■ Aim of the task: Extract the lines from the first line of the records below through the line containing "en Cinema Jove", inclusive, and reproduce them exactly as written.

Segment Start: Material for this exercise

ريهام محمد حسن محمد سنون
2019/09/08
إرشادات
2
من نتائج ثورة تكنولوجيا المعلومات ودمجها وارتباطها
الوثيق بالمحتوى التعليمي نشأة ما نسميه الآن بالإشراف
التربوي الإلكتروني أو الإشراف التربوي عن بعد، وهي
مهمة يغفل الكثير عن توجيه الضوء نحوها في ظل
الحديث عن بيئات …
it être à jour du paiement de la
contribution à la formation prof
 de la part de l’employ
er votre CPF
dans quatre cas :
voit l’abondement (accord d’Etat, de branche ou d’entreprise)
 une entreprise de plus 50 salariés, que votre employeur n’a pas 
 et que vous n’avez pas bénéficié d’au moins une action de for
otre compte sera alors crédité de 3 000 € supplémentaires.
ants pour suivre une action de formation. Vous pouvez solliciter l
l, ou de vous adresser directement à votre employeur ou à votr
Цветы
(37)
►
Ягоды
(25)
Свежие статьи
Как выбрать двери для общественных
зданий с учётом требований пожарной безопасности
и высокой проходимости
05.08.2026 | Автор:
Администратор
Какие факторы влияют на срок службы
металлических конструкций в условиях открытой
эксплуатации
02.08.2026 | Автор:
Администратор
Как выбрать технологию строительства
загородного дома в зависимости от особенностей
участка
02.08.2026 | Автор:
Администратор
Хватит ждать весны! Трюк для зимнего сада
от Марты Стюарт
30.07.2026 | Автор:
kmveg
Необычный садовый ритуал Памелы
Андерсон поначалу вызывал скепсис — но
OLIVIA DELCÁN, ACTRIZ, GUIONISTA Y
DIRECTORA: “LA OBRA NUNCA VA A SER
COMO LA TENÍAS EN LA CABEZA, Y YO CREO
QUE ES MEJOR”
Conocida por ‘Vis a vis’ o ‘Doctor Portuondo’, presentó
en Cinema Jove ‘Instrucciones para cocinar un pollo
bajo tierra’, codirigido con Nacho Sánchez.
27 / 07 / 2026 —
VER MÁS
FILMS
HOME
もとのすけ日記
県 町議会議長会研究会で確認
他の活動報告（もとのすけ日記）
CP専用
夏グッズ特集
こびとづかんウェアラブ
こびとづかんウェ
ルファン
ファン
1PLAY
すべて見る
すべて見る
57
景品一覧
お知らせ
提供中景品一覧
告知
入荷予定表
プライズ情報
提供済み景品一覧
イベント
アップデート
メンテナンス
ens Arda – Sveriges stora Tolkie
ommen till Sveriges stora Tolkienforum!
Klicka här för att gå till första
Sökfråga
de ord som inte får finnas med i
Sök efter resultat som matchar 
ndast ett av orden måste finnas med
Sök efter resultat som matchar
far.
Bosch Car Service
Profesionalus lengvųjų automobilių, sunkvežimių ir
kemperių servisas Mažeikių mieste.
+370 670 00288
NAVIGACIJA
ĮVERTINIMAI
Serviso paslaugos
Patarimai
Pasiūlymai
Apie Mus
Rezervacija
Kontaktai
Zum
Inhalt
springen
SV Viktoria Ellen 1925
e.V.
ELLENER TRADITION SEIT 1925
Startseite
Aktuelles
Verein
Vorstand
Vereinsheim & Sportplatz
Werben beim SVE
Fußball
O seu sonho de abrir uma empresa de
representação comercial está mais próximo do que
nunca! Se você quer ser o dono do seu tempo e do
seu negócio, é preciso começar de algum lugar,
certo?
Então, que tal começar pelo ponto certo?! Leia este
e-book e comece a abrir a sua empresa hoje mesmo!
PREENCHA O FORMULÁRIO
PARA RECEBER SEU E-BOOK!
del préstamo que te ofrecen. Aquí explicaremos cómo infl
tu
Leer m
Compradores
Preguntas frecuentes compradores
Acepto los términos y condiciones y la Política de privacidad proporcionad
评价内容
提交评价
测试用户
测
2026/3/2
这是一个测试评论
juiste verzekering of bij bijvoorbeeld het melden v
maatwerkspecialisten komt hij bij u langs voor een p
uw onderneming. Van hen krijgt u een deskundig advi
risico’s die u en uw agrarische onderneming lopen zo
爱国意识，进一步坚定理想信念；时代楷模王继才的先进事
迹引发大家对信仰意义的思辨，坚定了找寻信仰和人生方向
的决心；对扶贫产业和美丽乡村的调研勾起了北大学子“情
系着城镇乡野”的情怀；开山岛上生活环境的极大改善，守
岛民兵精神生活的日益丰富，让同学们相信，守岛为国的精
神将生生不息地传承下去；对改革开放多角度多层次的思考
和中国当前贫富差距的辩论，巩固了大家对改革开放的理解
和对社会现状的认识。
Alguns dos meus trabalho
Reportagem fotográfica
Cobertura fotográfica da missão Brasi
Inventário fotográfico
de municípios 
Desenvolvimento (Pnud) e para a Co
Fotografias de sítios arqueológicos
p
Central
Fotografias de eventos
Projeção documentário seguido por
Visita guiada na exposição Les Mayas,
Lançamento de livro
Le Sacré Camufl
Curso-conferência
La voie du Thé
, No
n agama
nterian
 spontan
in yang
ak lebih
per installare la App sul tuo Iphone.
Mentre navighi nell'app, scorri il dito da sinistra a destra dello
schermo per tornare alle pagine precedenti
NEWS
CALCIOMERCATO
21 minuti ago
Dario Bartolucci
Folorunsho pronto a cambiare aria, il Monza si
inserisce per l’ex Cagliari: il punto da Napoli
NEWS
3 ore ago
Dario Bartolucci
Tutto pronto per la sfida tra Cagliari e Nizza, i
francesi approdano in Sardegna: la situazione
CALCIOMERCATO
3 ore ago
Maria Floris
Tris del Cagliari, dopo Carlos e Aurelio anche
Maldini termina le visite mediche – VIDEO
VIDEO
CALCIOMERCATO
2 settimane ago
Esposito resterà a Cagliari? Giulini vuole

Segment End: Material for this exercise

■ Solution for this problem:
ريهام محمد حسن محمد سنون
2019/09/08
إرشادات
2
من نتائج ثورة تكنولوجيا المعلومات ودمجها وارتباطها
الوثيق بالمحتوى التعليمي نشأة ما نسميه الآن بالإشراف
التربوي الإلكتروني أو الإشراف التربوي عن بعد، وهي
مهمة يغفل الكثير عن توجيه الضوء نحوها في ظل
الحديث عن بيئات …
it être à jour du paiement de la
contribution à la formation prof
 de la part de l’employ
er votre CPF
dans quatre cas :
voit l’abondement (accord d’Etat, de branche ou d’entreprise)
 une entreprise de plus 50 salariés, que votre employeur n’a pas 
 et que vous n’avez pas bénéficié d’au moins une action de for
otre compte sera alors crédité de 3 000 € supplémentaires.
ants pour suivre une action de formation. Vous pouvez solliciter l
l, ou de vous adresser directement à votre employeur ou à votr
Цветы
(37)
►
Ягоды
(25)
Свежие статьи
Как выбрать двери для общественных
зданий с учётом требований пожарной безопасности
и высокой проходимости
05.08.2026 | Автор:
Администратор
Какие факторы влияют на срок службы
металлических конструкций в условиях открытой
эксплуатации
02.08.2026 | Автор:
Администратор
Как выбрать технологию строительства
загородного дома в зависимости от особенностей
участка
02.08.2026 | Автор:
Администратор
Хватит ждать весны! Трюк для зимнего сада
от Марты Стюарт
30.07.2026 | Автор:
kmveg
Необычный садовый ритуал Памелы
Андерсон поначалу вызывал скепсис — но
OLIVIA DELCÁN, ACTRIZ, GUIONISTA Y
DIRECTORA: “LA OBRA NUNCA VA A SER
COMO LA TENÍAS EN LA CABEZA, Y YO CREO
QUE ES MEJOR”
Conocida por ‘Vis a vis’ o ‘Doctor Portuondo’, presentó
en Cinema Jove ‘Instrucciones para cocinar un pollo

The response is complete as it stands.